Plot multiple subplots in a single figure.

Parameters:
  • df (pd.DataFrame) – DataFrame containing the data to plot.

  • plots (dict) – Dictionary where keys are subplot titles (showing the title can be supressed for each subplot with “title = None” within respective entry in the plots dict) and values are dicts containing keyword arguments for the plot (including plot kind). More information on available plot kinds and valid arguments can be obtained from the plot() method.

  • layout (tuple, optional) – Tuple containing the layout of the subplots (number of rows, number of columns). If not provided, the layout will be inferred from the number of plots.

  • style (str, optional) – Style to use for the plot. If not provided, the default style of the Plotter instance will be used.

  • figsize (tuple, optional) – Tuple containing the size of the figure (width, height) in inches. If not provided, the default size from the used style will be used.

  • hspace (float, optional) – Height space between the subplots as a fraction of size of the subplot group as a whole. If there are more than two rows, the hspace is shared between them. Default is 0.05. More information on padding: https://matplotlib.org/stable/users/explain/axes/constrainedlayout_guide.html#padding-and-spacing

  • wspace (float, optional) – Width space between the subplots as a fraction of size of the subplot group as a whole. If there are more than two columns, the wspace is shared between them. Default is 0.05. More information on padding: https://matplotlib.org/stable/users/explain/axes/constrainedlayout_guide.html#padding-and-spacing

  • **kwargs (optional) – Additional keyword arguments to pass to the subplot creation of matplotlib.pyplot.subplots(). For more information see: https://matplotlib.org/3.1.0/api/_as_gen/matplotlib.pyplot.subplots.html

Returns:

  • fig (matplotlib.figure.Figure) – The figure containing the subplots.

  • axs (numpy.ndarray of matplotlib.axes.Axes) – Array of axes objects representing the subplots.

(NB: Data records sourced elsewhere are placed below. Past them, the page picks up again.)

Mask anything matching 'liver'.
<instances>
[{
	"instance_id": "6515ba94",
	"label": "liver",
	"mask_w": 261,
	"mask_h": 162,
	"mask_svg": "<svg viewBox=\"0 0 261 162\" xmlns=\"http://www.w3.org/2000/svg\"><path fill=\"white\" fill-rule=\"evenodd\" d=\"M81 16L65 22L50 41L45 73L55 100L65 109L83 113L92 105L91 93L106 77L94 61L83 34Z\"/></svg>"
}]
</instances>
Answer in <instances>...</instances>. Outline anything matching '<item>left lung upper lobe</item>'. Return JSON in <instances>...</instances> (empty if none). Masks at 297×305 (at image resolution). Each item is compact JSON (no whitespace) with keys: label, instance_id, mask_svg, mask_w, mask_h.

sat_styles = ['screen', 'presentation', 'presentation_half', 'paper', 'paper_half', 'paper_full', 'bw_paper', 'bw_paper_half', 'bw_paper_full']
sattoolbox.plots.plots.create_legend(ax, loc='best', labels=None, **kwargs)[source]

Creates a (fancy) legend for the plot. This function is a wrapper around the matplotlib legend function. It removes the default legend(s) and creates a new one. Improvements over the matplotlib legend function are: - The location specifier ‘outside’ can be used to place the legend outside the plot area. - The direction of the plot entries is inferred (if not controlled via ncols). E.g. spreading

the entries horizontally if places above or below the plot.

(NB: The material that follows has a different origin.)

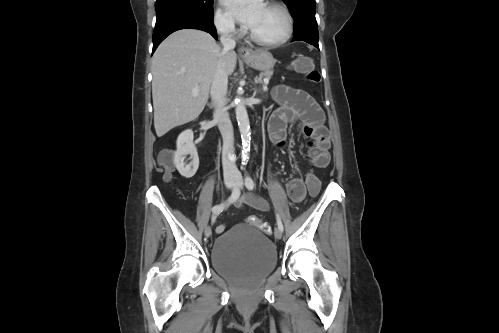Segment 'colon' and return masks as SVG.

  • Legend for two y axes is supported. Entries of both axis are put into the same legend. Subtitles for the two axes are supported (can be passed via ‘title’-kwarg as tuple of two strings). The entries of the two axis are spread over the columns of the legend.

Parameters:
  • ax (matplotlib.axes.Axes) – The axes containing the plot.

  • loc (str, optional) – The location of the legend. Default is ‘best’.

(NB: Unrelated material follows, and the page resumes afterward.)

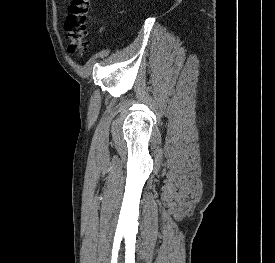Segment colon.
<instances>
[{"label":"colon","instance_id":"obj_1","mask_svg":"<svg viewBox=\"0 0 275 263\" xmlns=\"http://www.w3.org/2000/svg\"><path fill=\"white\" fill-rule=\"evenodd\" d=\"M92 21L91 0H71L65 30L71 55L82 56L88 48V30Z\"/></svg>","mask_w":275,"mask_h":263}]
</instances>
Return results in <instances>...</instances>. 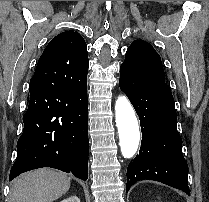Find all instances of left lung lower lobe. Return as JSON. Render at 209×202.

  • labels (list, dict optional) – List of labels for the legend. If not provided, the labels of the plot will be used. If a dictionary is provided, the dictionary is used to update the existing labels. (Not implemented yet)

  • **kwargs (dict) – Additional keyword arguments to pass to the legend.

Returns:

leg – The legend object.

Return type:

matplotlib.legend.Legend

sattoolbox.plots.plots.example(example_types=['all'])[source]

Example usage of the Plotter class.

Parameters:

example_types (list, optional) – List of plot types to demonstrate. Default is [‘all’]. Possible values are: ‘all’, ‘style_examples’, ‘pd_kinds’, ‘multi_scatter’, ‘R2_plots’, ‘sec_axis’, ‘subplots’, ‘cycler’.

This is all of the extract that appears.